Buzzfeed, you’ve got it wrong. Therapy is not like that.
Buzzfeed had a couple of jokey articles for Mental Health Week, including
19 Questions You’ve Definitely Wanted To Ask Your Therapist and 27 Things Everyone Who Has Gone To Therapy Will Understand. They are funny enough that I thought I’d answer some of the questions. [Also: Buzzfeed, I don’t listen to people’s problems.] A whole lot of the article is just wrong, wrong, wrong about what therapy nowadays involves. Buzzfeed, it’s not like that.
Click here for all “pop songs with truth” posts ♦ Click here for all relationship and couples posts ♦ Click here for all radical meditation postsHere are some of Buzzfeed’s listicle bullets that mostly never happen in therapy today in the UK (this was on the UK version of their site).
- In the beginning, you do a lot of awkward staring and sitting in silence before you actually manage to say anything.
- But then you notice that after you finish a sentence, they just awkwardly stare at you
- and don’t say anything.
- And you’re just like… “So….yeah………..”
- And yet they just keep staring.
- If I have nothing to talk about, are you judging me?
- Is it possible to talk *too much* at my own therapy session?
… in other words, the therapist is contributing very little, the client is left alone in a silence and has to fill the silence somehow or other. This all goes back to Freud and psychoanalysis. In classical psychoanalysis the analyst said very little. He (in the early days it was all “he”) sat behind the patient, and the patient talked into a vacuum; occasionally the analyst would “make an interpretation”, which meant to tell the patient what was going on behind what was said. Or at least, what the analyst thought was going on.
The idea was that this provided a perfectly blank projection screen, with no human contact. The patient would fill this awkward emptiness with whatever his or her mind imagined, and this imagination would reveal the structure of the patient’s mind. Maybe the patient imagined the silence as disapproval, judgement, felt a need to be liked, or imagined the analyst was secret in love with them; it all revealed the structure of the mind.
And maybe it did. But did it bring healing and transformation? Well, no. Nowadays we have a ton of much more brief and useful methods whether within the NHS or outside it.
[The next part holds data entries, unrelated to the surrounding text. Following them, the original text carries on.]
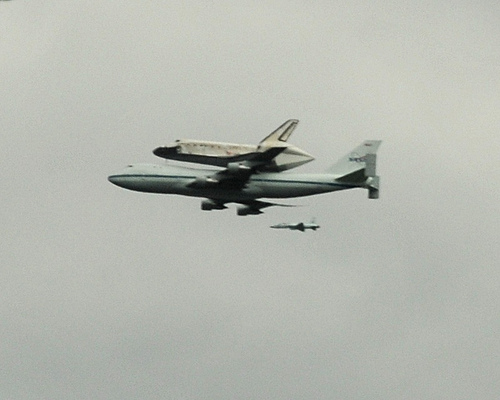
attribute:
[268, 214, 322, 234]
plane — small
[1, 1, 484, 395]
sky — gray, clear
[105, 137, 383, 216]
plane — big, largest, blue, gray, large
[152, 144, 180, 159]
nose — black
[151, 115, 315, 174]
plane — black, white, smaller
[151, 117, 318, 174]
space shuttle — white, black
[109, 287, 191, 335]
sky — overcast, grey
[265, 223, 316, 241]
airforce — light, gray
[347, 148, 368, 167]
insignia — nasa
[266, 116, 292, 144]
part — white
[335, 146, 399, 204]
part — white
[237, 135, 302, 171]
part — white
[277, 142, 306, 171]
part — white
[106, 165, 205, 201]
part — white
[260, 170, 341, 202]
part — white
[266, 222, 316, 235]
part — white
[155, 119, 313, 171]
plane — white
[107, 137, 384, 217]
airplane — large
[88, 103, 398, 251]
planes — e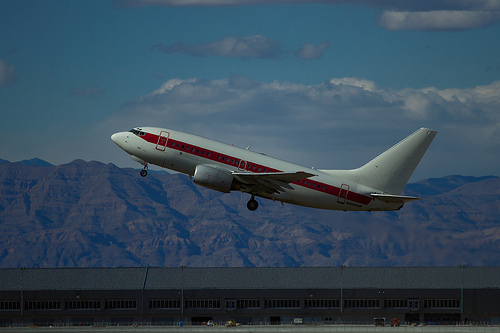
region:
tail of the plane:
[377, 110, 469, 164]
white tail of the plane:
[377, 110, 459, 177]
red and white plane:
[75, 95, 465, 242]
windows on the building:
[255, 292, 305, 312]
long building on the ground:
[107, 245, 482, 330]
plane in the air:
[75, 110, 465, 240]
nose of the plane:
[100, 122, 135, 157]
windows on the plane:
[157, 130, 212, 166]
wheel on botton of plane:
[132, 164, 152, 186]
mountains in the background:
[13, 143, 105, 254]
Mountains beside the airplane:
[2, 160, 499, 265]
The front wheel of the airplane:
[138, 160, 148, 177]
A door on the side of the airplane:
[156, 129, 168, 151]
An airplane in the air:
[113, 125, 438, 212]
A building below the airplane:
[0, 265, 498, 322]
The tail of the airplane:
[321, 128, 436, 189]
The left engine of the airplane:
[191, 166, 236, 188]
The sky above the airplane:
[0, 3, 496, 155]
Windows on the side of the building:
[8, 300, 458, 308]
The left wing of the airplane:
[231, 168, 314, 190]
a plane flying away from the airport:
[101, 115, 437, 215]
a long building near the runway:
[8, 268, 499, 320]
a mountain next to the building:
[3, 156, 497, 268]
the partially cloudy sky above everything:
[2, 2, 499, 177]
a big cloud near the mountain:
[146, 78, 497, 172]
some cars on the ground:
[370, 314, 403, 331]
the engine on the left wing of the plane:
[188, 160, 239, 198]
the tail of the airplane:
[360, 120, 435, 192]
Therapists who work in this way in the UK are surely in a minority. In my view they are a remnant of a best-forgotten age,
That said, I have, as a client, received a few excellent sessions like this myself. I go in the therapy room, the time is mine, the session will end promptly, it is my responsibility to make use of the time, I can waste it or go to the heart of things. The therapist says nothing to begin, there is a silence, I can fill it with avoidance or be fully alive in the moment. If I don’t speak the silence continues … for the whole hour. With an excellent therapist for whom this is a natural way of working, AND with a client who feels inspired by this method, results can be good.
But it’s like fell running; those who love it love it, but it will always be a minority sport. It’s not a way I would choose to work either as a therapist or as a client. It is extremely demanding of the client, who has come for help, and not come to be challenged in quite that way. It is slow. It rules out a myriad really transformative methods that require a more active and supportive role from the therapist. At the worst it is empty and unproductive. Really, I think the method survives because of tradition rather than effectiveness.
The one crucial time I only listen
There’s one exception. There is just one time when I only listen and hardly say anything.
At points in people’s life, a small or big transformation happens. Then, when the client comes for the next meeting, they walk in the room free of problems and talk about their lives in a completely clear, self-respectful, self-loving, insightful way. When that happens, I shut up and listen. I don’t speak (I do explain why not.) When a person comes in that clarity and self-love, it is actually disrespectful to “do therapy”. It dishonours the person’s wholeness to offer help when no help is needed.
What people say in these moments has a vitality which is spellbinding, and I listen with rapt attention for ten minutes, for half and hour, for an hour. In that hour, they don’t need help. They just need a witness to their OK-ness. After quite a long time they come to the boundary of the OK-ness and problems re-appear in their conversation and we start to do therapy again. So for that time, I’m just listnening. But that’s very different to the the kind of old-style talking-in-a-vacuum therapy that Buzzfeed are joking about.